English: ability to read and understand scientific articles
Course contents summary
The course will illustrate theoretical orientations, research paradigms and intervention strategies derived from both social and health psychology. Through the critical study of the research and theoretical paradigms on the social dimension of the processes which are related to individual and collective health, students will deal with, in addition to methodological and epistemological aspects, also issues related to stigma, stress and coping strategies, risk and the perception of risk and their connection with health behaviors, as well as issues about Interprofessional relations that characterize the modern approaches to health.
Essential books are:
Ricci Bitti, P.E., & Gremigni, P. (2013, a cura di). Psicologia della salute. Morelli teorici e contesti applicativi. Roma: Carocci
Braibanti, P., Strappa, V. & Zunino, A. (2009). Psicologia sociale e promozione della salute. Volume I: Fondamenti psicologici e riflessioni critiche. Milano: FrancoAngeli
Further chapters and national and international research articles which will be defined during the lessons
The course includes lectures, seminars held by experts, and individual detailed study by students, group work, reports and class discussions.

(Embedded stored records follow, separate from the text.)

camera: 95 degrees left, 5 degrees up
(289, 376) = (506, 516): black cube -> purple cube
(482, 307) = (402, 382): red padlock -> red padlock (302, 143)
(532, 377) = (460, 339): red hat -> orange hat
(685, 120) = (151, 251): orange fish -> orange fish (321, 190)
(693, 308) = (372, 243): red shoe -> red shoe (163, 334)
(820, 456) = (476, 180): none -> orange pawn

Assessment methods and criteria
Final examination will be both written and oral. The written examination is aimed at assessing the student’s theoretical knowledge, while the oral examination is aimed at the assessment of the autonomy of judgment, the critical sense and the ability to tackle the problems presented during the course.

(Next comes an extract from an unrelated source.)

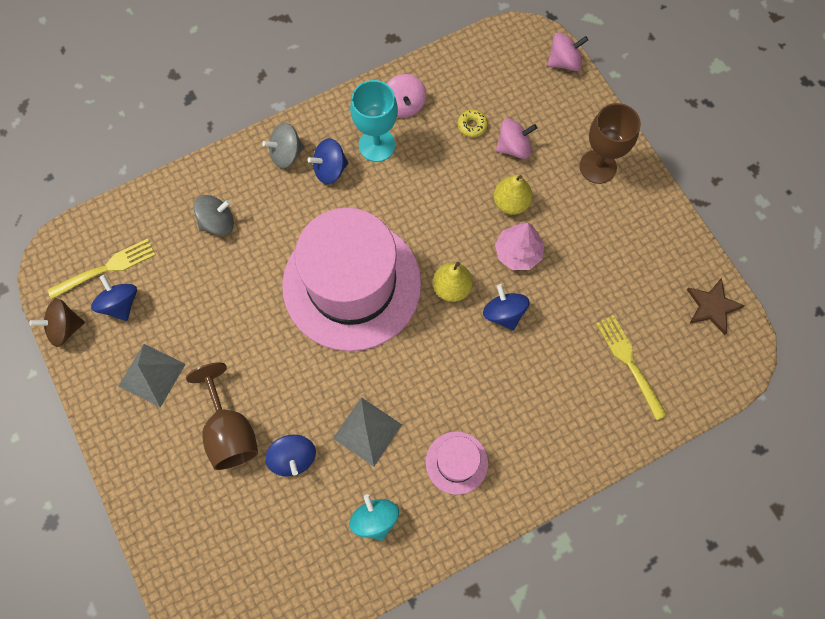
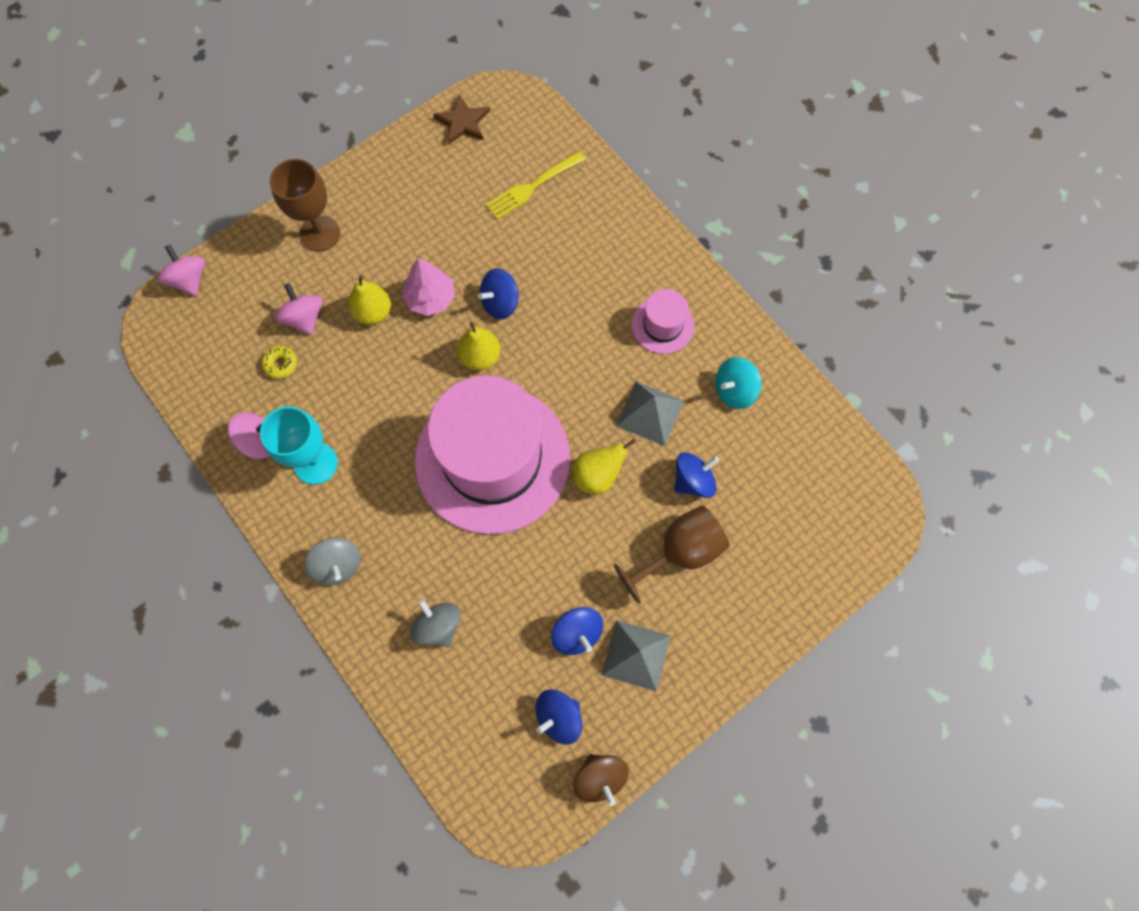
camera: 100 degrees left, 0 degrees up
(106, 269) = (517, 749): yellow fork -> none
(316, 372) = (597, 476): none -> yellow pear
(330, 169) = (353, 510): blue spinning top -> blue spinning top (577, 633)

Written examination is composed by multiple choice questions with four choices with one correct answer each. The written exam is passed if the student correctly answers 60% of the questions. This is understood as the presence of a minimum preparation by the student and, therefore, does not produce a numerical evaluation.
The evaluation of the oral exam follows these criteria:
1) Content skills, i.e. how much the candidate addresses the topic in detail: from 0 to 8 points
2) Expository skills, i.e. how precise is the language used by the candidate to expose the concepts: from 0 to 8 points
3) Argumentative skills, i.e. how consistent and logical is the concatenation of the concepts exposed: from 0 to 8 points
4) Dialogic skills, i.e. how much the candidate is able to discuss with the teacher about the contents of the exam: from 0 to 7 points.
The final mark will be given by the sum of the points obtained for each of the previously indicated criteria.